CASEY: Well, hello folks. Substance misuse, either by employees, or their family members, or loved ones, has a tremendous negative impact on American workers, workplaces, employers, and really our economy as a whole. So what should employers know about substance misuse? And perhaps more importantly, what can they do about it? Today we’re going to explore this very important intersection between work and the epidemic of substance misuse that is growing in our nation.

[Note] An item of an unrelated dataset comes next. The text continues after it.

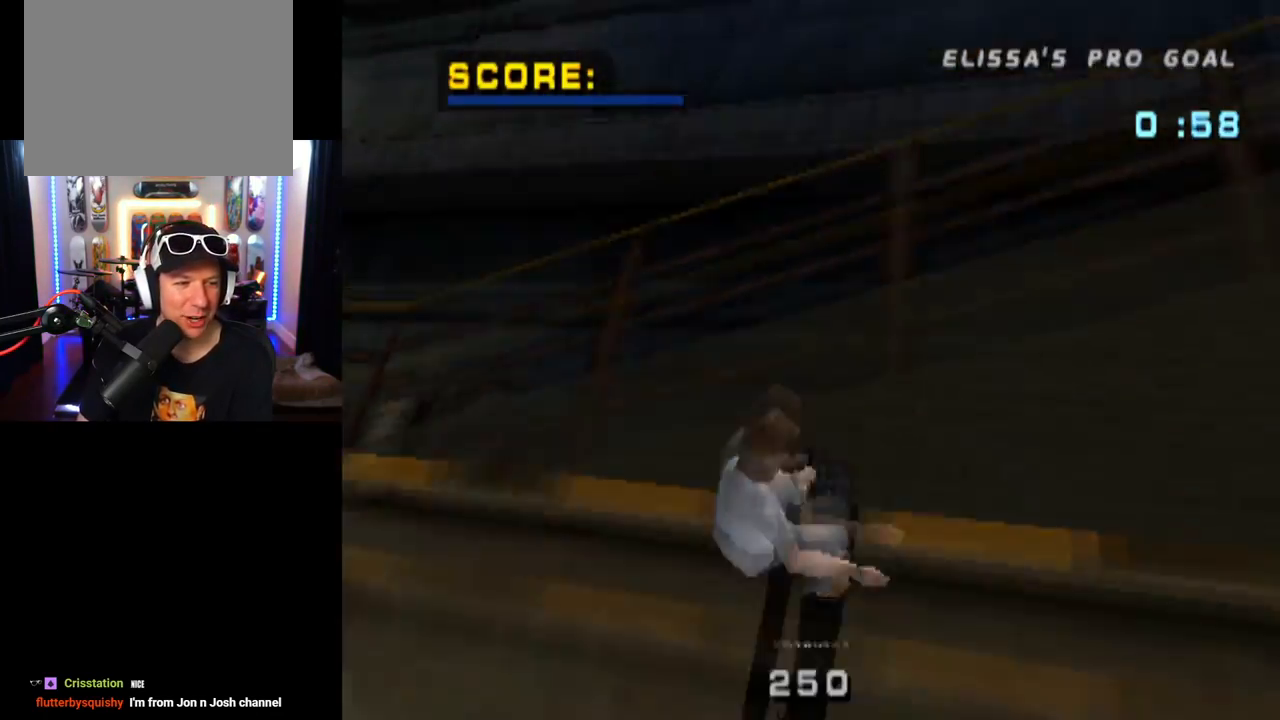
{"buttons": ["CIRCLE", "R2", "DPAD_RIGHT"], "left_stick": "center", "right_stick": "center", "events": [[467, "R2", "down"]]}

My name is Dr. L. Casey Chosewood. I’m the Director of the Office for Total Worker Health within the National Institute for Occupational Safety and Health. We’re part of the Centers for Disease Control and Prevention, or CDC. And today I’m joining you from our CDC headquarters in Atlanta. As I mentioned, the topic for this expert interview is substance misuse in the workplace. And today I’m very pleased to be talking with you with two very well-informed experts on the subject: Dr. Deborah Galvin and Dr. Laurie Cluff.
Let me just start with a brief introduction for each of them. Dr. Deborah Galvin works for SAMHSA: the Substance Abuse and Mental Health Services Administration. This is part of the U.S. government’s Department of Health and Human Services in Washington, D.C. Deborah serves as a federal lead for preventing prescription abuse in the Workplace Technical Assistance Center. Dr. Laurie Cluff is a workplace health and safety research psychologist at RTI International: a research and technical services company located in Research Triangle Park, North Carolina.
Laurie’s work supports SAMHSA’s projects to prevent substance misuse. Let me start now welcoming both you Deborah and you Laurie. We’re so happy that you could join today for our discussion.
LAURIE: Thanks, Casey.
DEBORAH: Thank you very much.
CASEY: Well, let’s get started. It’s certainly no surprise to many in our audience, and certainly no surprise at all to our experts, that the nation is really facing a public health crisis right now around substance misuse, and unfortunately a rapidly escalating increase in overdose deaths. We’re on pace now for more than 65,000 deaths in 2018. We really need your help. Can you both help our employers understand the impact of substance misuse on their own workers and on their business as a whole? Deborah, I’m going to ask you to start us off today.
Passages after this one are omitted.